---------- ページ抜粋 ----------

発表されたばかりの新型プリウス(画像はPHVモデル)。ワンモーションフォルムと呼ばれるノーズからリアエンドまで滑らかに続くシルエットは継承しながら、より低いウインドウエリアや鋭いノーズを備え、格段にスポーティーさを高めている

 しかしながら、現行のプリウスも走りに関しては大幅な進化を果たしたモデルであった。3代目の30プリウスまではとにかく燃費性能を追求したモデルであり、乗り心地や操縦安定性といった走りの部分は二の次といった仕立てであり、そこに物足りなさを感じるドライバーも少なくなかった。

 そこで4代目となる現行の50プリウスでは、TNGA(トヨタニューグローバルアーキテクチャの略=国際競争力を持った設計基準)によって開発されたプラットフォームを採用することで、乗り心地と走行性能を向上させたのである。

 もちろん歴代最高の燃費性能に仕上げてきたことも驚異的なことではあったが、トータル性能で評価されることでプリウスの存在価値を高めたのだ。

 そこまでの方向性と目標はよかったが、スタイリングデザインが奇をてらい過ぎていたことが、結果的に販売の足を引っ張った。新しさをイメージさせるためにこれまでの歴代プリウスでもさまざまな仕掛けが施されていたが、4代目ではスタイリングが奇抜すぎたのだ。

 今度の5代目は正常進化版ではあるのだが、新型のデザインが4代目で実現されていたとしても、ヒットしたかは分からない。7年も経過しているだけに、現在と当時ではクルマに対する評価や印象が大分変わってきている。

 そういった意味では、今度のプリウスは今だから通用する斬新なデザインを与えられたとも言える。

----------

作業内容:
プリウスの記事から、「そこで4代目となる現行の50」を含む語句で始まり「タイリングが奇抜すぎたのだ。」の直後で終わる範囲を、原文どおりに出力せよ。

---------- 抽出データ ----------

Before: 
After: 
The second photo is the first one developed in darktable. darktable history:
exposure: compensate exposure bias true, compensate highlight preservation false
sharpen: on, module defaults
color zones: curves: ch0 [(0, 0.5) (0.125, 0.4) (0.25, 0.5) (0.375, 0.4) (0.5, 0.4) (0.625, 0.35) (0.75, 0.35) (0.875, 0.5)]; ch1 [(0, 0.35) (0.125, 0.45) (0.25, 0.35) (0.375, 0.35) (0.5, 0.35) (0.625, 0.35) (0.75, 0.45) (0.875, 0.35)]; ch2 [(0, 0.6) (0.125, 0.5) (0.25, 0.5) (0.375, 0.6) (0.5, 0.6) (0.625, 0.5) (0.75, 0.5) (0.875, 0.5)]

----------

演習の解答:
そこで4代目となる現行の50プリウスでは、TNGA(トヨタニューグローバルアーキテクチャの略=国際競争力を持った設計基準)によって開発されたプラットフォームを採用することで、乗り心地と走行性能を向上させたのである。

 もちろん歴代最高の燃費性能に仕上げてきたことも驚異的なことではあったが、トータル性能で評価されることでプリウスの存在価値を高めたのだ。

 そこまでの方向性と目標はよかったが、スタイリングデザインが奇をてらい過ぎていたことが、結果的に販売の足を引っ張った。新しさをイメージさせるためにこれまでの歴代プリウスでもさまざまな仕掛けが施されていたが、4代目ではスタイリングが奇抜すぎたのだ。